La Luna se sintió desnuda ¿Cómo podía aquel hombre saber quién era ella?
−¿Puede hablar con Dios? −vuelve a preguntar él. Mientras la Tristeza, el Dolor y los demás están cada vez más expectantes de todo lo que pasa, él toca a la Luna sabiendo quién es, y encima le pide que hable con Dios.
−¿Qué debo decirle? −pregunta finalmente ella.
−Dígale, por favor, que aún creo en Él, que sé que me escucha, pero con todo esto me es muy difícil escucharlo, y que si Él puede escuchar a mi hija que la cuide y la ayude a regresar, pero si eso no es posible, porque está muerta, que por favor, la lleve consigo y la cuide por mí. Sé que lo hizo y lo hace, pero necesito pedírselo, para poder seguir viviendo.
La Luna llora y alrededor de ella se revela un aura luminosa, y siente que la forma humana que había adquirido la iba dejando.
−Le prometo que hablaré con Dios y le diré todo lo que me ha dicho, aunque Él ya lo ha escuchado, téngalo por seguro −le responde.
−Lo sé −dice el hombre con ojos dolidos, pero esperanzados−. Usted está aquí, y eso lo prueba.
La Luna, que debía marcharse, se detiene y lo mira extrañada.
−Hace tiempo que le pido a Dios una señal. Hoy hace dos años que mi hija desapareció. Sé que el Dolor y la Tristeza nunca se irán de mi lado, pero la Fuerza que ha traído y el Amor que la movieron permanecerán conmigo tan fuertes como el Amor de mi hija. De a poco voy a salir adelante, sólo le pido que cuando pase cerca me mire, para saber que no me ha olvidado y que puedo contar con usted. Todos necesitamos a alguien, y su presencia me ha dado fuerzas para seguir. Sé que otros no tienen tanta suerte, que en estas cosas es muy difícil que la gente se interese por uno mucho tiempo. Por eso, gracias, y, por favor, hable con Dios. Por un tiempo estaré aquí, pero cuando no lo esté, no será porque olvidé a mi hija, por ella debo seguir adelante. Se lo debo, porque la amo.
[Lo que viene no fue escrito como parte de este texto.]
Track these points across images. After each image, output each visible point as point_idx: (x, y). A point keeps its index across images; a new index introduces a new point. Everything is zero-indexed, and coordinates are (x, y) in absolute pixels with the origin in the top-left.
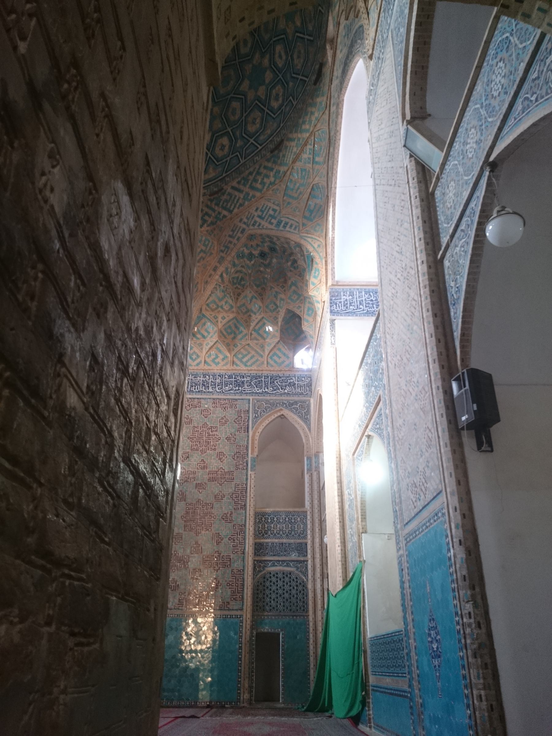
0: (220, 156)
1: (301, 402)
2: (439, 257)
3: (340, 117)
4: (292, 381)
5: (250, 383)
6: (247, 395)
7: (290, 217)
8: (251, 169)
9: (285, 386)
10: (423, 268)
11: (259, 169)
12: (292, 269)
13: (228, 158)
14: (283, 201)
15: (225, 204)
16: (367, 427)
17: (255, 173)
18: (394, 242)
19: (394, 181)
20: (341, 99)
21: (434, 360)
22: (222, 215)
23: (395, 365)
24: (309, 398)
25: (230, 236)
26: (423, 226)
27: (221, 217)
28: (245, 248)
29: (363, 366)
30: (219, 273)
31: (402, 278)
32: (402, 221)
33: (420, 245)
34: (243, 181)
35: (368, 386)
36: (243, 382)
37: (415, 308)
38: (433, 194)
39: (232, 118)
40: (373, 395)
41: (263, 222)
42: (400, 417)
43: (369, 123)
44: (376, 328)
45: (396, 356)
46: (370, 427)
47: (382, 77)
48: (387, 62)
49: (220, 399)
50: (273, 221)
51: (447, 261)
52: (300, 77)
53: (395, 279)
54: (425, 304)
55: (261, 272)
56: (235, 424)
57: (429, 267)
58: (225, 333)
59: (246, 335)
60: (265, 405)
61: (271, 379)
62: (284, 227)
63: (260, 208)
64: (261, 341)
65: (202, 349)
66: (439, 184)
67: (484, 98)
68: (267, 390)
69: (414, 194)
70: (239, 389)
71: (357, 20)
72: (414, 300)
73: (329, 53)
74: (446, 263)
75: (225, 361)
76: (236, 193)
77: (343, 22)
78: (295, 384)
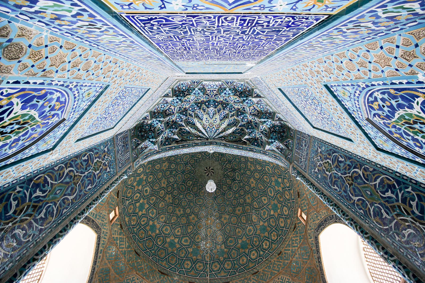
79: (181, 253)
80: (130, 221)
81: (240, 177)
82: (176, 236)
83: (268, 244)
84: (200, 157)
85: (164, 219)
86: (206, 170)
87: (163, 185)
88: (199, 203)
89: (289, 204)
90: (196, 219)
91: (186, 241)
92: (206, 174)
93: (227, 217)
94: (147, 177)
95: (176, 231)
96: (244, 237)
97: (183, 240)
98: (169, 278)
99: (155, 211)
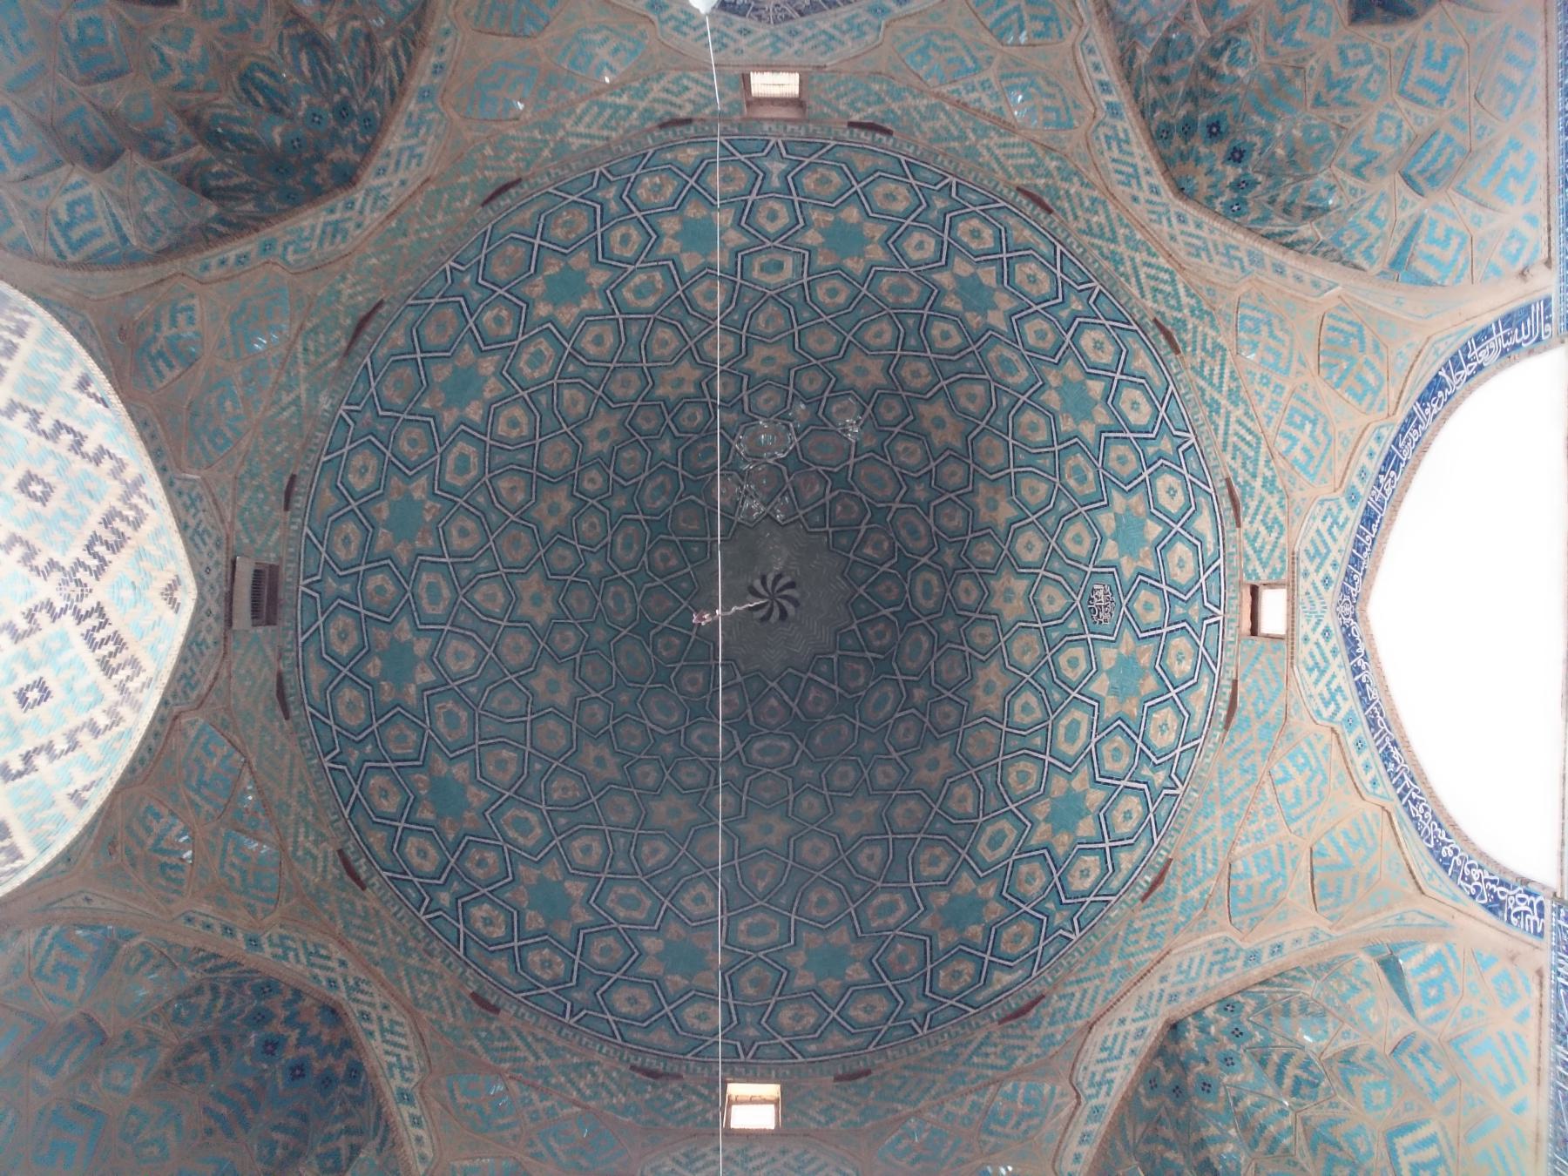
8: (1096, 252)
28: (1217, 202)
41: (1141, 165)
76: (1143, 276)
79: (416, 433)
80: (674, 170)
81: (768, 760)
82: (492, 411)
83: (499, 932)
84: (868, 551)
85: (592, 350)
86: (783, 582)
87: (760, 352)
88: (619, 540)
89: (752, 1032)
90: (550, 524)
91: (462, 466)
92: (757, 583)
93: (563, 699)
94: (848, 278)
95: (518, 412)
96: (484, 795)
97: (470, 449)
98: (334, 364)
99: (650, 302)
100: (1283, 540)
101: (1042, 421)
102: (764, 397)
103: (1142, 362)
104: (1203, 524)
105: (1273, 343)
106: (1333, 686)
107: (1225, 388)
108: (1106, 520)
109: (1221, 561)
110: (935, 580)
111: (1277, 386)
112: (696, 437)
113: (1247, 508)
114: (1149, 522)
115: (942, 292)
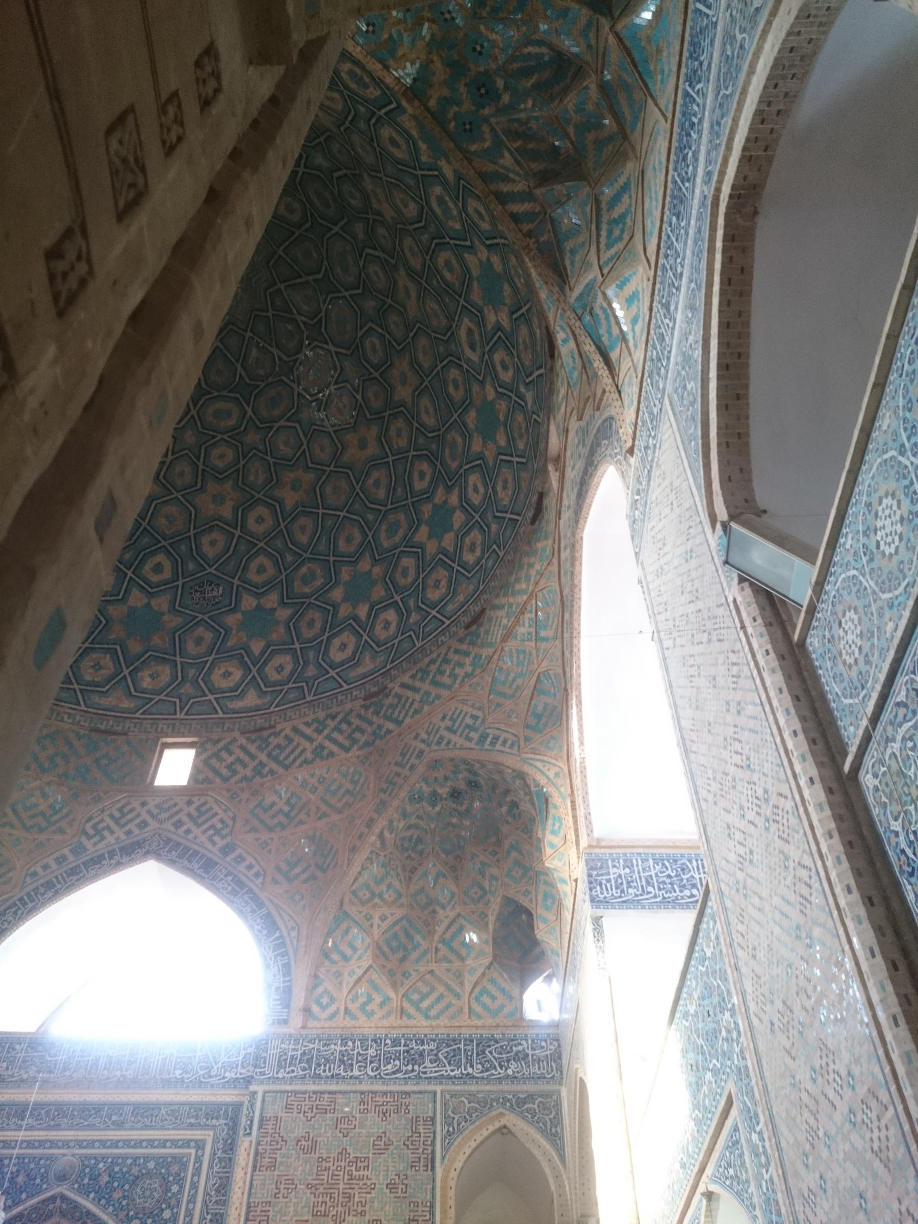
0: (382, 638)
1: (541, 1096)
2: (847, 767)
3: (577, 563)
4: (520, 1048)
5: (436, 1055)
6: (429, 1083)
7: (502, 727)
9: (508, 1061)
10: (815, 795)
11: (446, 654)
12: (510, 819)
13: (396, 641)
14: (489, 701)
15: (390, 711)
16: (702, 1170)
17: (440, 660)
18: (725, 748)
19: (706, 634)
20: (577, 537)
21: (895, 1018)
22: (384, 730)
23: (772, 1024)
24: (558, 1087)
25: (397, 764)
26: (794, 706)
27: (382, 733)
28: (423, 784)
29: (676, 1020)
30: (377, 831)
31: (760, 822)
32: (739, 704)
33: (797, 745)
34: (419, 675)
35: (694, 1068)
36: (421, 1054)
37: (810, 887)
38: (802, 644)
39: (402, 582)
40: (710, 1090)
41: (455, 738)
42: (807, 1166)
43: (636, 553)
44: (701, 934)
45: (772, 1002)
46: (709, 1170)
47: (656, 473)
48: (665, 446)
49: (375, 1093)
50: (472, 734)
51: (869, 776)
52: (508, 516)
53: (742, 825)
54: (838, 875)
55: (454, 826)
56: (406, 1151)
57: (830, 791)
58: (385, 949)
59: (426, 952)
60: (468, 1105)
61: (478, 1045)
62: (493, 744)
63: (450, 714)
64: (457, 964)
65: (341, 983)
66: (815, 624)
67: (904, 436)
68: (470, 1070)
69: (760, 647)
70: (413, 1070)
71: (597, 413)
72: (804, 867)
73: (554, 476)
74: (868, 780)
75: (386, 1009)
76: (409, 693)
77: (574, 425)
78: (527, 1055)
84: (254, 353)
100: (218, 780)
101: (352, 549)
102: (381, 274)
103: (368, 665)
104: (252, 699)
105: (343, 790)
106: (106, 833)
107: (327, 743)
108: (272, 600)
109: (221, 715)
110: (232, 422)
111: (316, 789)
112: (336, 194)
113: (253, 742)
114: (262, 644)
115: (449, 489)
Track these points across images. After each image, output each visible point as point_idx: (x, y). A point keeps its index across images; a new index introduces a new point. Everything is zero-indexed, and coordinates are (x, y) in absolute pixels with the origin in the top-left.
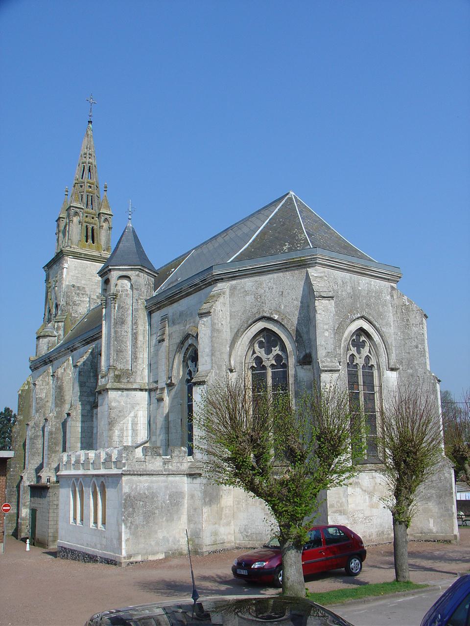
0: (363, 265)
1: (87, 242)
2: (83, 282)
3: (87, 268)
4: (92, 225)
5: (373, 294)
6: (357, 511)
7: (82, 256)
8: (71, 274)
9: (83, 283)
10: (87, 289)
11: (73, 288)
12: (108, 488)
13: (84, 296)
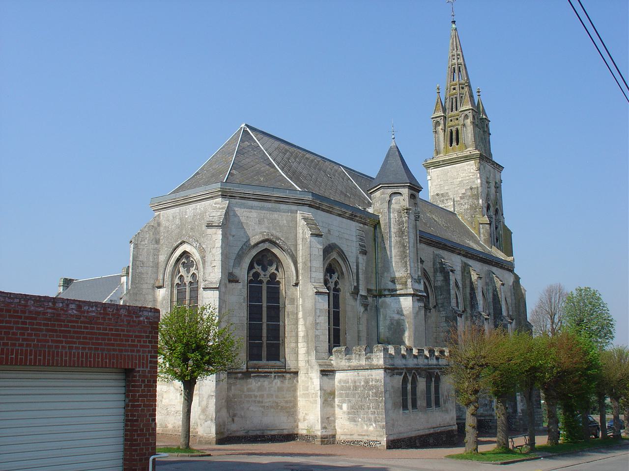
0: (183, 197)
1: (451, 146)
2: (446, 188)
3: (448, 173)
4: (456, 127)
5: (198, 217)
6: (170, 405)
7: (441, 163)
8: (435, 184)
9: (446, 189)
10: (450, 194)
11: (437, 197)
12: (399, 388)
13: (449, 201)
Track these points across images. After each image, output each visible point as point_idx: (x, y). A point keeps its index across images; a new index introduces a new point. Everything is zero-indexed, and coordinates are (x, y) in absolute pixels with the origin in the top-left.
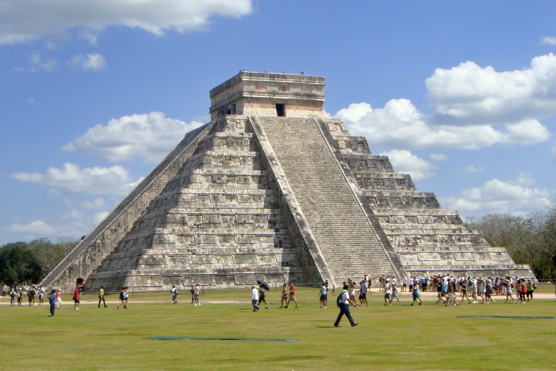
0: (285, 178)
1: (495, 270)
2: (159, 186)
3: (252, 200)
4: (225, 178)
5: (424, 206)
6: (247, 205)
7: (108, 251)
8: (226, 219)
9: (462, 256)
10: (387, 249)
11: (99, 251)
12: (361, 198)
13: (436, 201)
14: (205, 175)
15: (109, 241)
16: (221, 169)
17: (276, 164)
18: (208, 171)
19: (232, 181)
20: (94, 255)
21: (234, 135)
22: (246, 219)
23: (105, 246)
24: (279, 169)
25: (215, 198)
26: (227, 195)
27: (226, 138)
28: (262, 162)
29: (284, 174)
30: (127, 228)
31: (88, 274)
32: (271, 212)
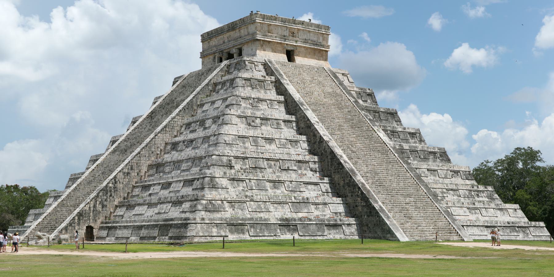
0: (321, 124)
1: (518, 227)
4: (258, 121)
7: (120, 197)
8: (271, 165)
9: (487, 212)
11: (111, 196)
14: (239, 117)
15: (121, 185)
17: (308, 109)
19: (265, 124)
20: (106, 200)
22: (290, 165)
23: (117, 191)
26: (266, 139)
28: (292, 107)
29: (318, 120)
31: (99, 221)
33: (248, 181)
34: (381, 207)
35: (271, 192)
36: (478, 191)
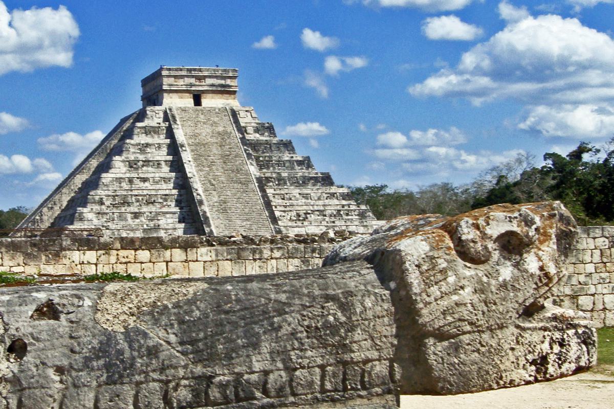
2: (90, 169)
3: (163, 182)
4: (140, 163)
5: (319, 184)
6: (158, 187)
10: (273, 224)
12: (257, 179)
13: (331, 179)
14: (123, 161)
16: (138, 155)
17: (185, 150)
18: (126, 158)
21: (151, 125)
22: (156, 199)
24: (188, 154)
25: (131, 181)
26: (141, 178)
27: (144, 127)
28: (174, 148)
30: (62, 205)
32: (178, 192)
33: (111, 214)
34: (211, 231)
35: (130, 221)
36: (348, 210)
La Luna se despidió y esa noche, aparecieron nuevas manchas en ella; nadie se pudo explicar el porqué, solo ella y él lo sabían. Y como no quería que la vieran llorar, se cubrió con un velo sutil de nubes.


Ella habló con Dios y le dijo todo lo que Dios en su infinita omnipotencia ya sabía.
De vez en cuando ella ve al hombre caminar por las calles, a veces solo, a veces acompañado. Aunque siempre, muy cerca, ve a la Tristeza que no lo ha dejado, pero la Esperanza y el Amor también están con él.
La última vez que lo vio, tenía un niño en sus brazos, tal vez su hijo. Señalándola, le indicó que la saludara y el pequeñín batió sus manitas desesperado como si supiera que ella lo veía.
El hombre la miró y con mirada cómplice la saludó y siguió su camino, y siguió adelante. Por Amor.
Y por Amor, la Luna lo iluminó un rato y caminó junto a él desde ese Cielo enlutado, en la Noche que más que nunca le abría los brazos porque sabía quién era ella, y que era su Amor lo que la hacía caminar con esa gracia con que sólo ella podía hacerlo.